Uncle Joe Posted April 22, 2006 Report Posted April 22, 2006 embarrassing situation this morning playing naked chasing with the window washer!! my family decided not to tell me he was there so i came into my room after my shower and dropped my towel only to see him outside my window scrubbing away. so i grabbed my clothes and ran into the hallway but by then he was at the hallway window so i rushed into the bathroom because i had to rub in my body lotion before i could put my clothes on. all of a sudden, there he was at the bathroom window! so i ran back into the hallway and finally put on my clothes! i don't think the old man has ever washed windows so quickly! and he offered to come back again next week and do my windows for free! That'll teach you to spend the day at Rachel's.

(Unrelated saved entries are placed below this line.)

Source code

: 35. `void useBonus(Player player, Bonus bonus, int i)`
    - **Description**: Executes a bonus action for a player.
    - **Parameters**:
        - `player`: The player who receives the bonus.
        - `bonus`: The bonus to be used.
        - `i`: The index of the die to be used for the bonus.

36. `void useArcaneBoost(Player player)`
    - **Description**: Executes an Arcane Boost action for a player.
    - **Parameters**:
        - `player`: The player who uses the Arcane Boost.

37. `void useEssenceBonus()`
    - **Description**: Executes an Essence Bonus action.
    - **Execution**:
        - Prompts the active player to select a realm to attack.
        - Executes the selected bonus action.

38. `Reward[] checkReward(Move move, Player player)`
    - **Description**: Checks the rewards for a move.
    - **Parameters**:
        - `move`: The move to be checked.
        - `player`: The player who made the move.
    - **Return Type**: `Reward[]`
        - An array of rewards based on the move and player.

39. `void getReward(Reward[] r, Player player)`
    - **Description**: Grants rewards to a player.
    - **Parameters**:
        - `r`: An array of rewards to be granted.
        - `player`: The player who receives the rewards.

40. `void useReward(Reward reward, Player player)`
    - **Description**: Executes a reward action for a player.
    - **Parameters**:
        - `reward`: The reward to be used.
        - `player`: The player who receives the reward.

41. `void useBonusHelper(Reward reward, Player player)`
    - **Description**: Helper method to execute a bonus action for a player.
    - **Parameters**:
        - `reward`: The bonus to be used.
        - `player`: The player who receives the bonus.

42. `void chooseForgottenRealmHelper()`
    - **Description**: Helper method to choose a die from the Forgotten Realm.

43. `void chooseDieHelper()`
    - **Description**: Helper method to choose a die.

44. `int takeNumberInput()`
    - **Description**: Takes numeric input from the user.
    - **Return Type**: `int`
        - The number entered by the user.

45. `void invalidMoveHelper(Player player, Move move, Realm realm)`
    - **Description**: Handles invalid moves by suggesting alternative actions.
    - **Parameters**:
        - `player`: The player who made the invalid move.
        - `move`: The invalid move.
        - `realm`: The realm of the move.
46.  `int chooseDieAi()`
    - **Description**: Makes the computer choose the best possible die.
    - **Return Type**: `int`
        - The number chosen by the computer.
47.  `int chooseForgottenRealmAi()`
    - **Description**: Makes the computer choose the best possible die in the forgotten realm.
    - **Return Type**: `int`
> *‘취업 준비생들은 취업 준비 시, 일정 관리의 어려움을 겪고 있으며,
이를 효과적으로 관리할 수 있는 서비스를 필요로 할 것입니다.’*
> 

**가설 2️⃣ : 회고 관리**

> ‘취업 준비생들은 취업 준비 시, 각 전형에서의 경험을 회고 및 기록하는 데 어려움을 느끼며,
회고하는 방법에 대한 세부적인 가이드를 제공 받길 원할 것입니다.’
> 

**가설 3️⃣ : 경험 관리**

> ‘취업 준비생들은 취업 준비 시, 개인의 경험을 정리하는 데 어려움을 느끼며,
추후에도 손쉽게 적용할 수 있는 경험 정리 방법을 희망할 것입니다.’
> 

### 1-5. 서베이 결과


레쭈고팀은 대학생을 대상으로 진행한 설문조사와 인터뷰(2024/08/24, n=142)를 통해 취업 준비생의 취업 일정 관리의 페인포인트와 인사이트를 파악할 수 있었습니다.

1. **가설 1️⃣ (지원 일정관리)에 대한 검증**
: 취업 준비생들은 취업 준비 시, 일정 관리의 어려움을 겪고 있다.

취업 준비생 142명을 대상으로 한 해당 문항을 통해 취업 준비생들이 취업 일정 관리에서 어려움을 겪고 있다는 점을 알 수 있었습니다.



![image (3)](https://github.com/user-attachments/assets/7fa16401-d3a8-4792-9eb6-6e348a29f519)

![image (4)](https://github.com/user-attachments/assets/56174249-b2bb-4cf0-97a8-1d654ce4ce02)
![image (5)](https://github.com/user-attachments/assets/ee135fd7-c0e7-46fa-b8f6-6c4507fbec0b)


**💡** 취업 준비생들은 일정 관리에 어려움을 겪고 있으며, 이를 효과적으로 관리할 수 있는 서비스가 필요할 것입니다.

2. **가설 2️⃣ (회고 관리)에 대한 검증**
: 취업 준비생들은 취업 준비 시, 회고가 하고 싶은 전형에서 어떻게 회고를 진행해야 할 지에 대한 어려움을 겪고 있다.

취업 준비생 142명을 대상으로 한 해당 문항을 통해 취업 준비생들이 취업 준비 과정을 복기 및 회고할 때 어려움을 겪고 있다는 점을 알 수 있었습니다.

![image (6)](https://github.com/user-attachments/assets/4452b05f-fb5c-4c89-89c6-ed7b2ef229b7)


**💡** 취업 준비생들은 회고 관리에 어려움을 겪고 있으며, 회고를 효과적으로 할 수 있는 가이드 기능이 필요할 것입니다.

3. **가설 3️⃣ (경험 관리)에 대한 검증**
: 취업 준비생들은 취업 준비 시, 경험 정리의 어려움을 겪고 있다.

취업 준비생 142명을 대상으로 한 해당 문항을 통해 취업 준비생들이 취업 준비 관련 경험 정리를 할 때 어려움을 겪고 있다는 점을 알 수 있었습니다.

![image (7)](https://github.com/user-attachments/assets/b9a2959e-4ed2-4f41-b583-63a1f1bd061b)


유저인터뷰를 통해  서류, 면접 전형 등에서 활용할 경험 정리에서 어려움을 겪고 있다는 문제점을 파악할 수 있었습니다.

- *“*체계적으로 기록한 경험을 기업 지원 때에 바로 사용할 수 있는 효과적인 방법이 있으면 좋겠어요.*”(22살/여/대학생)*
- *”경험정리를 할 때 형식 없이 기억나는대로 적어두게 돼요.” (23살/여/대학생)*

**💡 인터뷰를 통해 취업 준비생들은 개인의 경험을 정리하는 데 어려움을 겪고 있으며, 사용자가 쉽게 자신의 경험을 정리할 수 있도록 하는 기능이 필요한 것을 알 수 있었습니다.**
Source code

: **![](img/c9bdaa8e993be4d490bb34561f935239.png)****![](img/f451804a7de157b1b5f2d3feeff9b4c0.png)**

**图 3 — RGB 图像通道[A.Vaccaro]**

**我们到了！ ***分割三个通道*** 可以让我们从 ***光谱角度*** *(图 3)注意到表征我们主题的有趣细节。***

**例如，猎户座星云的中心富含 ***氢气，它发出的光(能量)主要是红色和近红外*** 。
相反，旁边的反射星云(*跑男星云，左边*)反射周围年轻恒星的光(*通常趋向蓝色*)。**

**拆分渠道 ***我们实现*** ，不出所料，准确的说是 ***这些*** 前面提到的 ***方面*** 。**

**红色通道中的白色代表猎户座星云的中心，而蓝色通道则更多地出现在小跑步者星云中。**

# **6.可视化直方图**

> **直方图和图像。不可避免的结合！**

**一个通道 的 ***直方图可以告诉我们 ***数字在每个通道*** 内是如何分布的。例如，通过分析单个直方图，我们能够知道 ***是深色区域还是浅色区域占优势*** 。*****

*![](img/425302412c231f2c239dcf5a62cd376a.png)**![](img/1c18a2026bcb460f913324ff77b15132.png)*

Steel2Velvet Posted April 22, 2006 Report Posted April 22, 2006 After 2 years, I am still very much struggling with speaking Portuguese - one of the tougher global languages. Just came back from the barbershop where I indicated by holding up my finger and thumb a half inch apart and explained (I thought perfectly) I wanted that much taken off. The barber put a half inch spacer on the shears and his first move went right down the middle. Just like they do in bootcamp. Now I AM a bonehead!
Shawna Posted April 23, 2006 Report Posted April 23, 2006 I'm so glad I stopped by SF this evening - you guys are making me laugh! And I need that!